I have no idea how much of the volume of an egg decreases in the process of cooking an omelet, so let’s be generous and say by half.

That gives us about 970 million cubic inches of omelet, or 560,000 cubic feet.

That gives you an omelet 9 feet high, (about as high as a fairly high room,) 100 feet wide, (twice as wide as a basketball court,) and around 625 feet long (longer than 2 football fields), if it’s perfectly flat on the sides, top, and bottom.

How ever did you come up with this concept? :eek:

ETA: Hi Chronos. Interesting how we used fairly similar math but different assumptions, huh?

Here’s how I would figure this out, to a first order approximation. Determine the average size of an egg. There are lots of ways to do this. Multiply that number by 550,000,000.

225E6 times the size of a two-egg omelet?

Which works out to about 4,189,000 gallons, or enough to fill 6.3 olympic size swimming pools.

is it a folded omelet? with or without cheese? area or volume?

Math error in my calculation: A centimeter thick is 0.01 m, not 0.1 m. This will increase the radius by over a factor of 3.

I prefer bacon myself.

Answer: Just about enough to feed breakfast to the offensive line of a typical NFL team.

The salmonella egg recall, I think. I heard on the radio today it affected half a billion eggs. I, too, was trying to conceptualize that amount.

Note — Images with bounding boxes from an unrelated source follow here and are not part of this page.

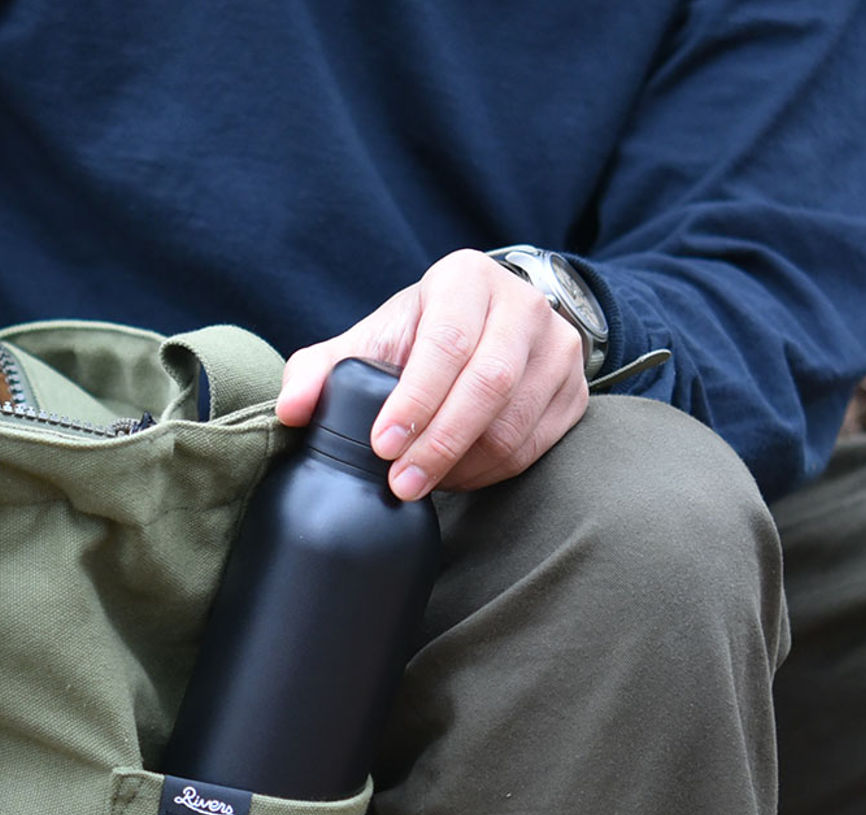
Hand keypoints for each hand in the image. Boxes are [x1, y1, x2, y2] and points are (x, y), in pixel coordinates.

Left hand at [276, 249, 589, 499]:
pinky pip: (535, 446)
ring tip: (423, 482)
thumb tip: (290, 410)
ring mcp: (559, 349)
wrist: (491, 327)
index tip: (381, 445)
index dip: (415, 399)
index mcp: (466, 279)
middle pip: (489, 384)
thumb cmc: (421, 336)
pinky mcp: (575, 391)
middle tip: (401, 484)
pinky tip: (458, 477)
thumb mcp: (372, 340)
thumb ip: (321, 370)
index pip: (447, 343)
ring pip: (515, 423)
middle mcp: (524, 306)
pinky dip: (492, 472)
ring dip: (464, 465)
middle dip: (439, 443)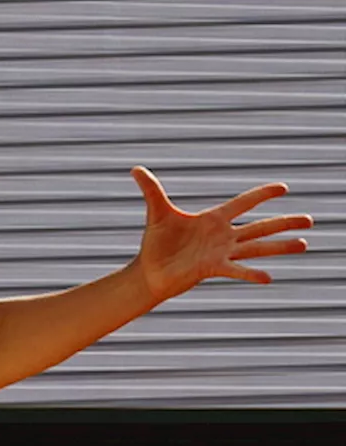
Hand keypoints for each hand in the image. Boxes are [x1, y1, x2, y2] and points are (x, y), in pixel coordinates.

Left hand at [130, 166, 312, 302]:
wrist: (150, 270)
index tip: (283, 187)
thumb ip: (151, 190)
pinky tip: (269, 277)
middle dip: (284, 222)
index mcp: (213, 219)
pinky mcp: (213, 268)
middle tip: (310, 219)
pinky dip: (250, 273)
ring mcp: (221, 253)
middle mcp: (223, 236)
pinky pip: (236, 270)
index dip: (261, 195)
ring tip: (304, 243)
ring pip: (256, 248)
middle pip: (259, 226)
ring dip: (280, 246)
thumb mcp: (157, 213)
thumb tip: (135, 169)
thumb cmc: (157, 243)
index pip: (243, 203)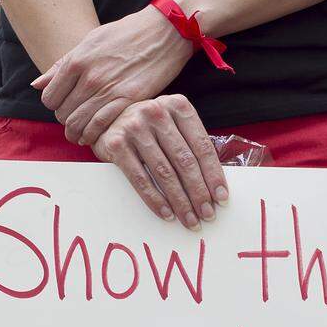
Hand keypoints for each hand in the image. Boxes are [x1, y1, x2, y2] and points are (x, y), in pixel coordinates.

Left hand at [34, 6, 193, 145]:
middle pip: (62, 113)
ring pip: (78, 123)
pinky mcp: (128, 100)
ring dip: (76, 133)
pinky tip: (93, 136)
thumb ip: (63, 63)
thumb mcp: (90, 41)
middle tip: (73, 121)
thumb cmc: (128, 34)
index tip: (63, 106)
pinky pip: (100, 126)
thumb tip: (37, 84)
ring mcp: (108, 90)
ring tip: (80, 134)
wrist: (164, 32)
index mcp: (77, 60)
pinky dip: (93, 135)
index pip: (50, 96)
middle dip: (65, 120)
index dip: (54, 105)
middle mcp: (89, 76)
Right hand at [91, 95, 227, 228]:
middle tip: (207, 215)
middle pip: (184, 161)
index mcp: (178, 106)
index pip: (202, 146)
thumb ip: (191, 146)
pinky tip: (167, 214)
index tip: (222, 198)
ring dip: (180, 201)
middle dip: (199, 193)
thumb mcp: (172, 126)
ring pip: (164, 173)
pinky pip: (140, 179)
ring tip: (190, 220)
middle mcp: (157, 113)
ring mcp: (135, 127)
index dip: (214, 175)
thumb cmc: (148, 128)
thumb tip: (215, 186)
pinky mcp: (116, 144)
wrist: (105, 119)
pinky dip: (155, 200)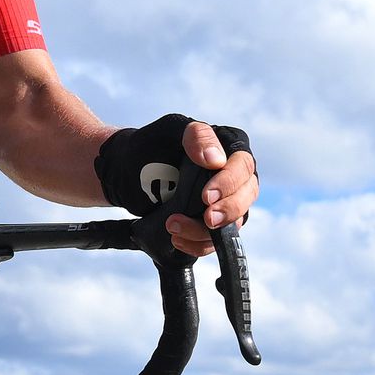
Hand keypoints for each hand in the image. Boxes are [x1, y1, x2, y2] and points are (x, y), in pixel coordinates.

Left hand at [95, 115, 259, 256]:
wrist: (129, 170)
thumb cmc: (155, 144)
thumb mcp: (173, 129)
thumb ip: (197, 136)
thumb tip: (216, 160)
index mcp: (231, 148)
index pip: (243, 167)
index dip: (229, 184)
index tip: (207, 196)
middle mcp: (233, 176)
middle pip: (245, 198)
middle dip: (227, 212)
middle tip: (207, 219)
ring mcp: (223, 202)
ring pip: (231, 224)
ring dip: (204, 231)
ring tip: (173, 226)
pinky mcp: (208, 224)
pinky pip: (213, 241)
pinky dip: (196, 245)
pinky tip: (177, 239)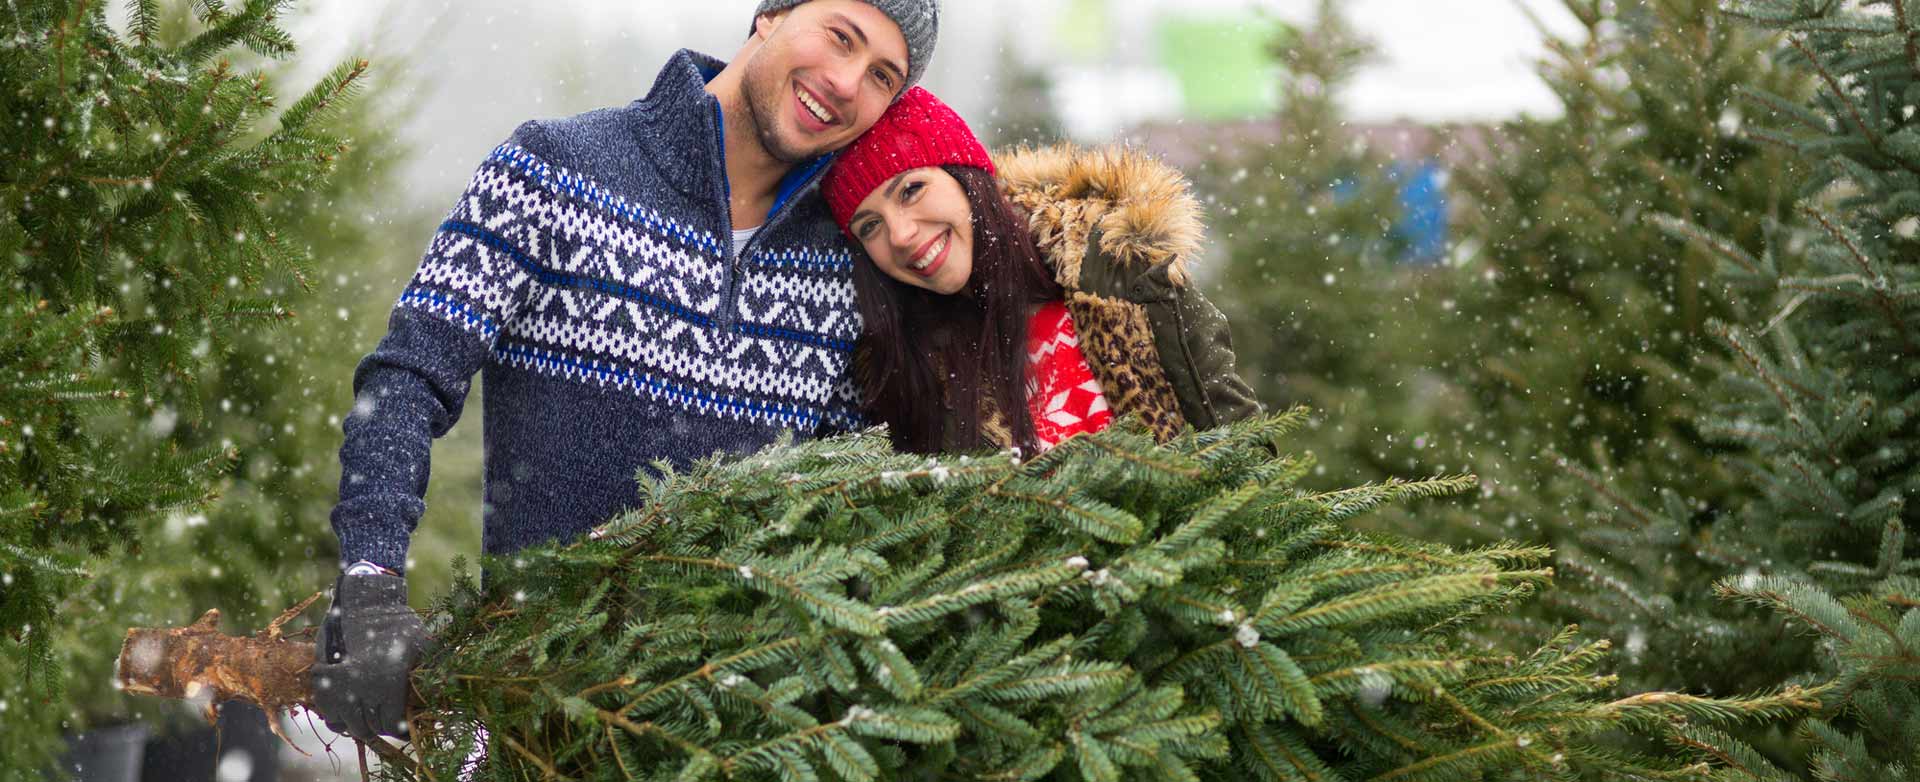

Correct. I was trying to do the same thing, and once again the Dopers don’t disappoint.

Thanks all…

I suspect that cooking an egg into an omelette causes it to lose a fairly decent portion of its mass as steam.

I would suspect otherwise, based on my experiences in cooking eggs. What water is lost is consumed in the process of denaturing proteins.

Well, I make a 4 egg omelet in a 10" pan. If it was no thicker than mine, then the area would have to be around 140 million times as great. The square root of 140 million is nearly 12,000. So it would 120,000" in diameter, which is 10,000’. So it would be nearly two miles in diameter.

When I was in grad school (around 50 years ago) a fellow student came in one day and announced that his father–a commodities speculator–had just bought 144,000 dozen eggs and we worked out what sized omelet he could have made (had he taken delivery, which he didn’t and wouldn’t have).

Which matches reasonably well with my (corrected) answer.